Titus proposes taxing adult clubs to aid OBGYNs
Tuesday, March 11, 2003 | 11:22 a.m.
SUN CAPITAL BUREAU
CARSON CITY -- Senate Minority Leader Dina Titus, D-Las Vegas today proposed a new tax on nude and topless dancing clubs to help pay medical malpractice insurance premiums for obstetricians and gynecologists.
"It's called women helping women," said Titus after she presented her plan to the Senate Committee on Commerce and Labor that is considering bills to reform the insurance industry that provides medical malpractice coverage.
The dancers in these clubs are independent contractors, said Titus. These businesses don't pay the $100 a year tax per employee, they don't pay unemployment premiums and they don't cover the dancers' injuries on the job.
"They don't make any contribution to the state," said Titus.
She said her tax would be assessed on the size of the topless club. Some of them are huge, she said, referring to the 66,000-square-foot Sapphire Club.
She said she wants to raise about $3 million to set up a fund to subsidize rising medical malpractice premiums for doctors of obstetrics and gynecology.
The amount of the assessment per square-foot is not computed yet. But she said this would be a temporary tax until the reforms being made to the medical malpractice law take effect in about five years.
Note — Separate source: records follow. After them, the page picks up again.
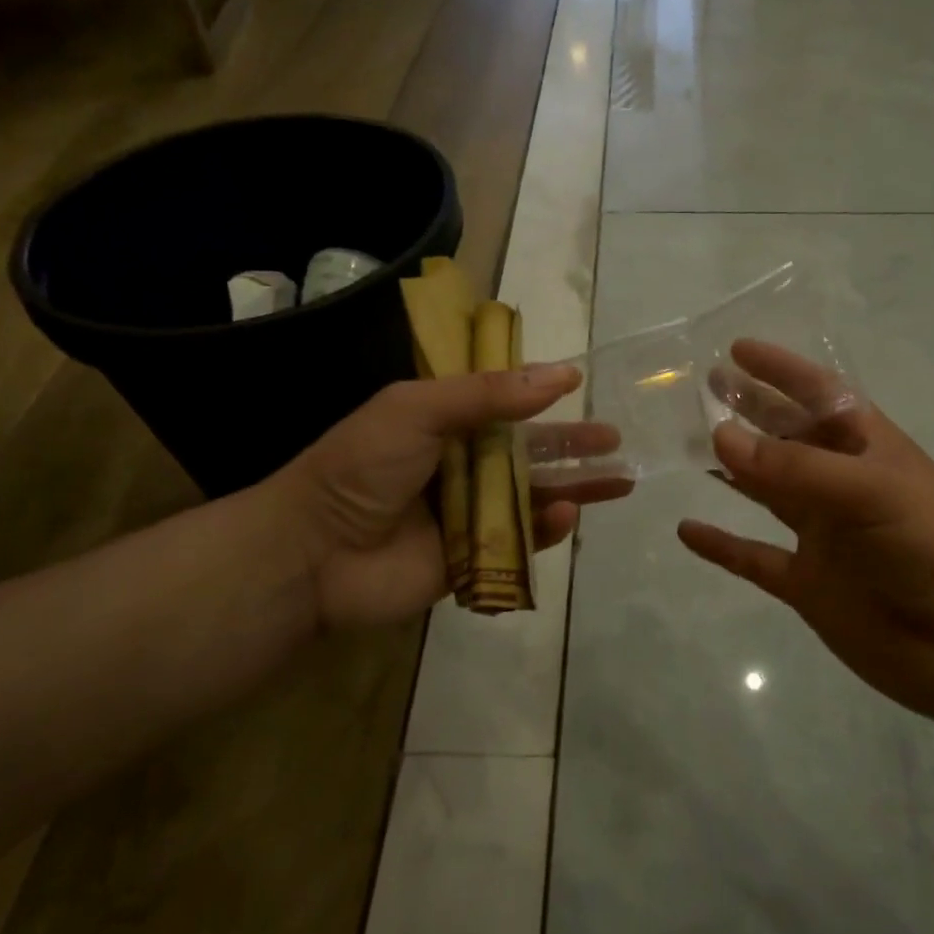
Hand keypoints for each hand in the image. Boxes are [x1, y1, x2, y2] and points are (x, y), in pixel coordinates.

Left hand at [271, 366, 627, 633]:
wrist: (313, 553)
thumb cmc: (363, 467)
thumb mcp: (419, 409)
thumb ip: (488, 394)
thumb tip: (562, 373)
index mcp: (444, 424)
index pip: (504, 405)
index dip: (542, 397)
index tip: (581, 387)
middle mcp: (462, 465)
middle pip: (529, 453)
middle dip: (573, 446)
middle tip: (616, 441)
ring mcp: (469, 514)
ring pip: (533, 496)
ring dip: (575, 487)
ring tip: (620, 480)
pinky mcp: (473, 559)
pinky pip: (520, 541)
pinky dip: (546, 529)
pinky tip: (569, 514)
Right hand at [677, 340, 933, 727]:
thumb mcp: (870, 492)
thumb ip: (795, 467)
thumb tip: (720, 436)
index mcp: (868, 449)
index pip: (819, 395)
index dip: (781, 371)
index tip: (737, 350)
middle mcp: (841, 485)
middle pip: (787, 438)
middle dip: (750, 411)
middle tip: (705, 389)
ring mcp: (824, 536)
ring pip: (767, 492)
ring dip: (732, 469)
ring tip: (687, 445)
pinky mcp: (808, 584)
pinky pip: (754, 558)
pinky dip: (722, 545)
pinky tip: (687, 530)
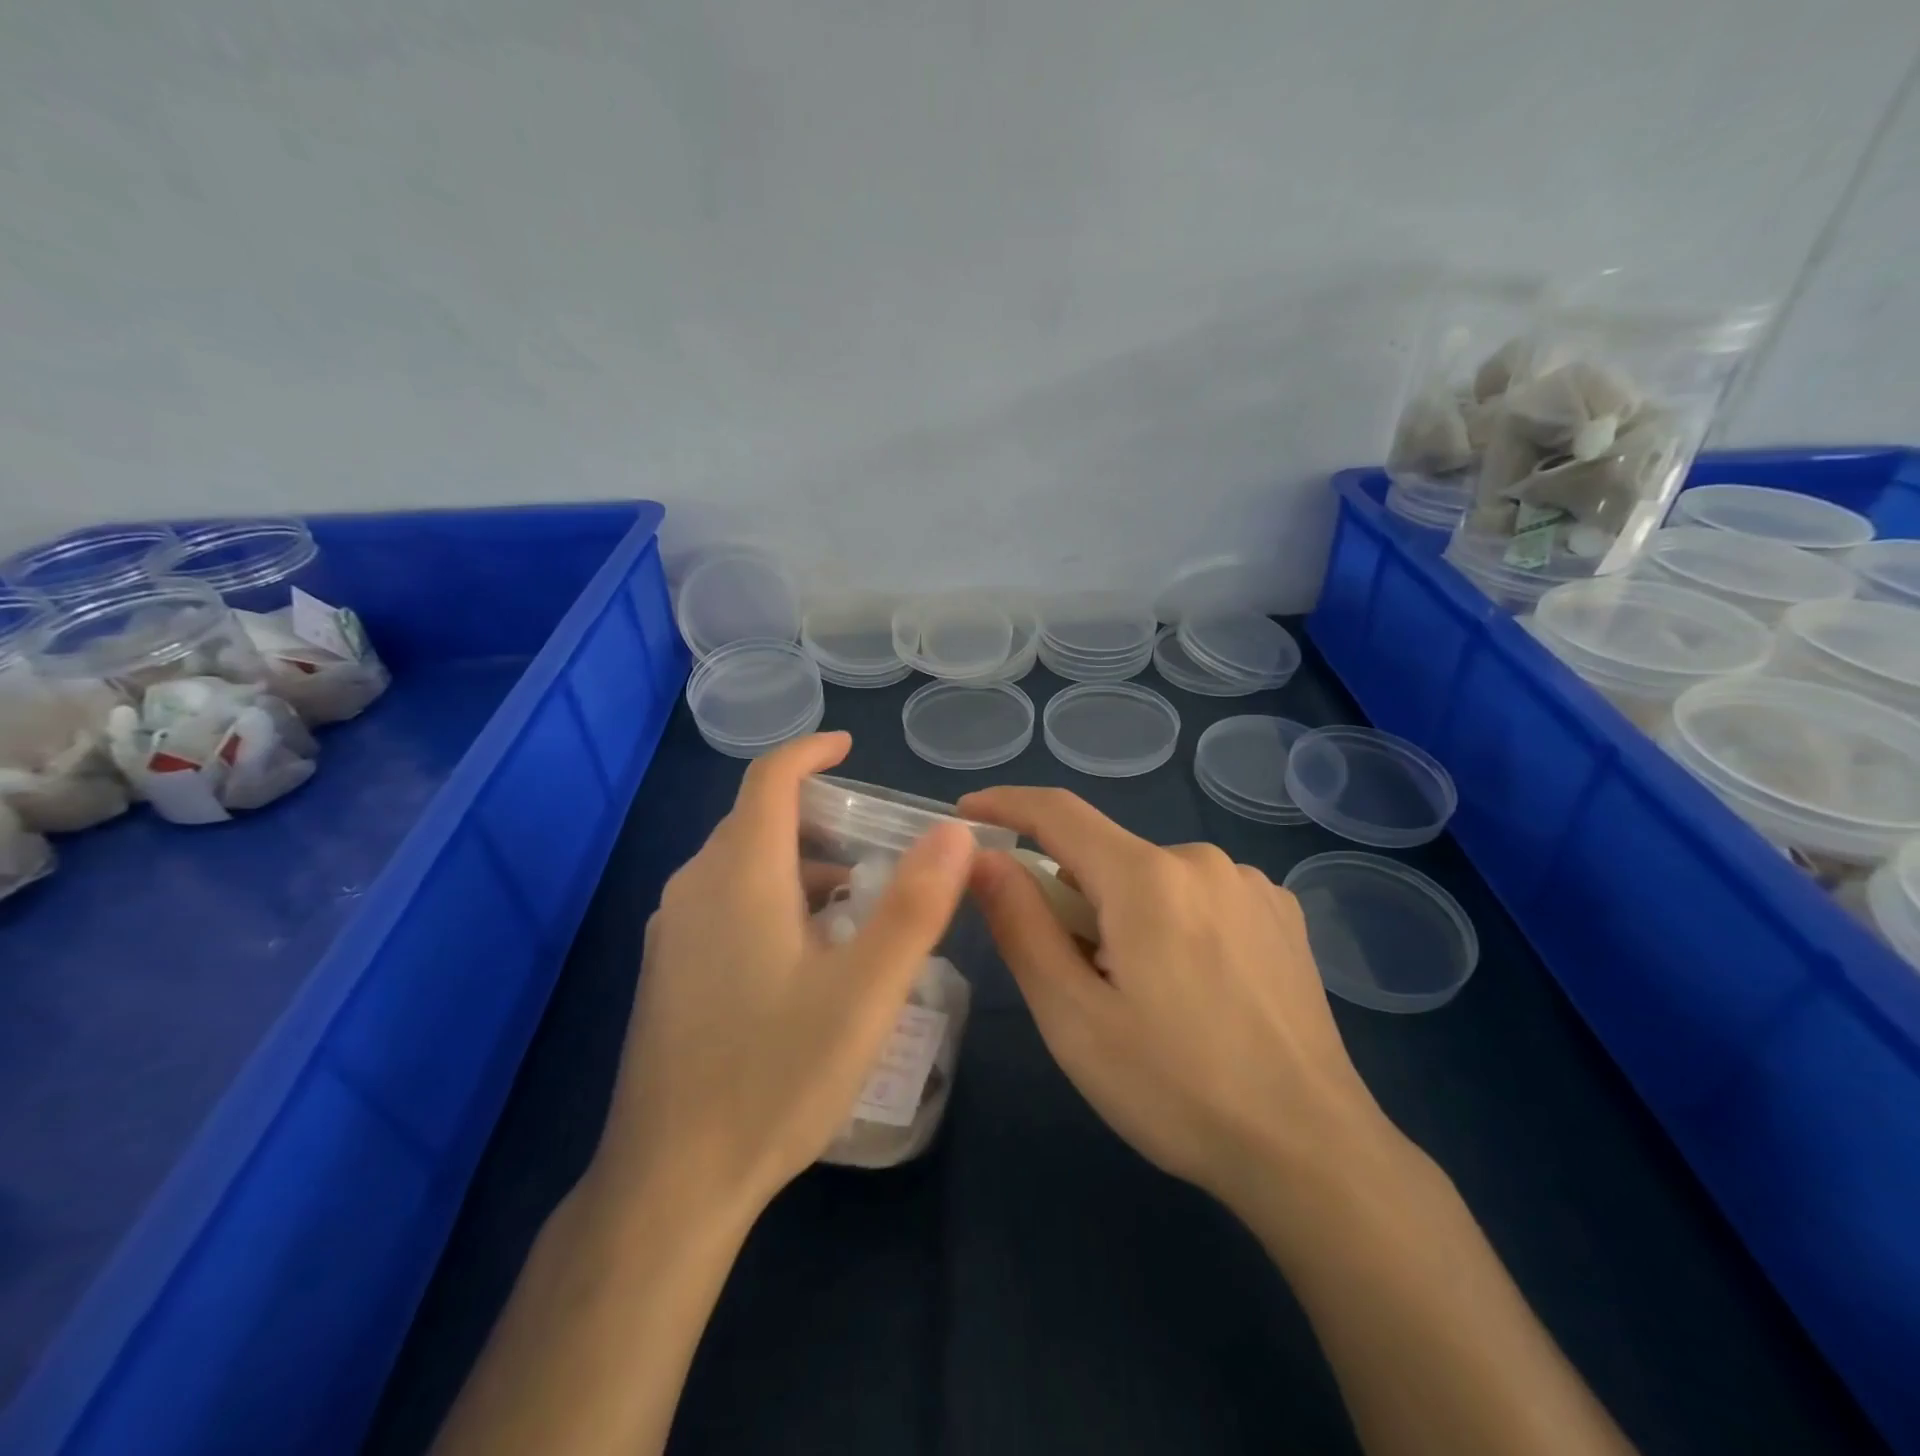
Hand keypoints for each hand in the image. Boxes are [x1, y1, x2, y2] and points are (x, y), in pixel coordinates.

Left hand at [588, 733, 975, 1222]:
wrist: (670, 1182)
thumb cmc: (774, 1076)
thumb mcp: (865, 992)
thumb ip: (915, 906)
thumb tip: (954, 831)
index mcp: (739, 875)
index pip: (769, 779)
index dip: (810, 752)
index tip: (850, 748)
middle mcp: (694, 888)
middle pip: (757, 821)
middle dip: (818, 815)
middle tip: (879, 842)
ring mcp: (673, 933)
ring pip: (741, 866)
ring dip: (799, 864)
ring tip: (859, 902)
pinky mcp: (667, 971)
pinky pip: (725, 903)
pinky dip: (773, 898)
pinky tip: (809, 953)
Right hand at [958, 787, 1389, 1212]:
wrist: (1312, 1152)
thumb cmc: (1177, 1090)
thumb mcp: (1074, 1017)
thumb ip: (1021, 925)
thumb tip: (982, 859)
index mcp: (1147, 878)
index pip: (1057, 812)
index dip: (1005, 804)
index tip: (966, 813)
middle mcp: (1202, 860)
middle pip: (1106, 857)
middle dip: (1073, 899)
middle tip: (1076, 977)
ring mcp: (1250, 883)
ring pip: (1152, 879)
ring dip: (1126, 916)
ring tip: (1144, 997)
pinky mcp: (1281, 912)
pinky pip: (1198, 895)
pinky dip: (1174, 922)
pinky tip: (1198, 989)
The state insurance commissioner would administer the fund. Those doctors without any malpractice claims against them would get the biggest subsidy. Then those who are being sued would receive a smaller amount or no money from the fund.
Gov. Kenny Guinn's tax plan includes a 7.2 percent entertainment tax that would be levied against the admission charge of those entering these clubs. The entertainment tax would also apply to a number of other businesses.
Titus said she had considered imposing a surcharge on the admission fee of these clubs. But she said these businesses would probably eliminate the entry fee and raise the price of drinks.
The assessment plan for nude and topless clubs would be an amendment to her medical malpractice bill that would limit increases in insurance premiums and prohibit confidentiality in certain malpractice settlement agreements.